Promoter of Paisalo Digital buys 16.36 lakh shares worth ₹4.93 cr
In a significant development, Equilibrated Venture Cflow Private Limited, the promoter of Paisalo Digital Limited, has acquired 16.36 lakh shares of the company through the open market on August 26, 2025. The transaction was valued at ₹4.93 crore, signaling a renewed confidence in the company’s growth prospects.
This buy-in by the promoter group is a significant endorsement of Paisalo Digital’s strategy and execution, which has been gaining momentum in recent times. The company’s shares have been trading at a relatively low price point of around ₹30, making it an attractive pick for value seekers. The promoter’s decision to acquire shares at this level reinforces the company’s potential for long-term growth.
It is worth noting that Paisalo Digital already has significant institutional backing from investors such as SBI Life Insurance and LIC. These investors have been keenly following the company’s progress and have been increasing their stake in the company over time. The promoter’s buy-in adds to this momentum, signaling a collective confidence in the company’s future prospects.
Paisalo Digital is a fintech company that provides a range of financial services, including loan disbursal, investment products, and insurance services. The company has been expanding its presence rapidly, both in terms of geographic reach and product offerings. Its financials have been showing steady growth, with the company reporting a significant increase in revenue and profit over the past few years.
The company’s financials are backed by a strong balance sheet, with a debt-equity ratio of around 0.5. This suggests that the company has a strong ability to service its debt and fund its growth plans. The promoter’s buy-in is likely to be seen as a vote of confidence in the company’s ability to manage its finances effectively and deliver long-term value to its shareholders.

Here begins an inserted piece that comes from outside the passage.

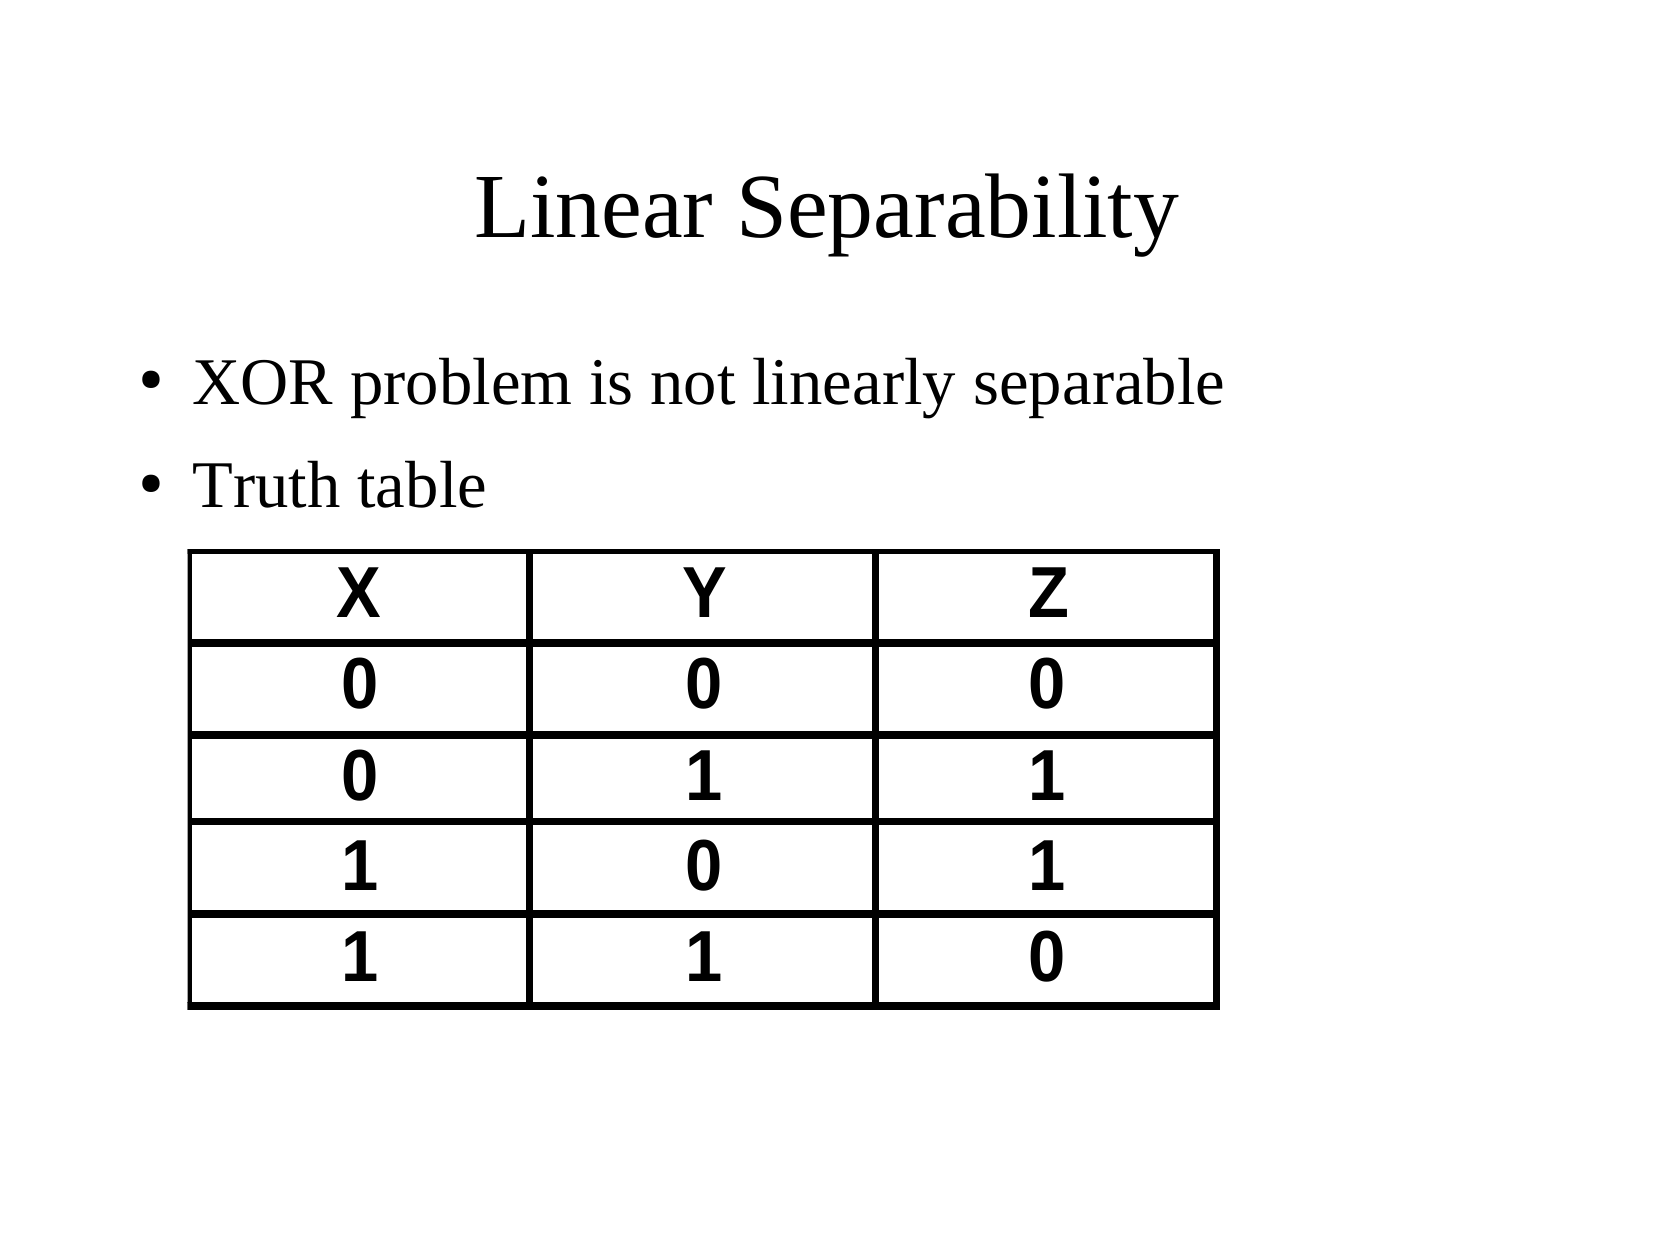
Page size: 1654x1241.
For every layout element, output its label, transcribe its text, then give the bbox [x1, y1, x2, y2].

The open market acquisition was made at an average price of ₹30.25 per share, indicating a significant discount to the company’s intrinsic value. This suggests that the promoter believes the company’s shares have further upside potential and are likely to appreciate in value over time.
Investors who have been following Paisalo Digital’s progress will be keenly watching the company’s future developments, including its financial performance and strategic initiatives. The promoter’s buy-in is likely to be seen as a positive sign, indicating that the company is on the right track and has a strong potential for growth.
In conclusion, the promoter’s buy-in of 16.36 lakh shares of Paisalo Digital Limited is a significant development that reinforces the company’s position and growth prospects. The transaction is a vote of confidence in the company’s strategy and execution, and is likely to be seen as a positive sign by investors. With its strong financials, significant institutional backing, and promoter support, Paisalo Digital is well-positioned to deliver long-term value to its shareholders.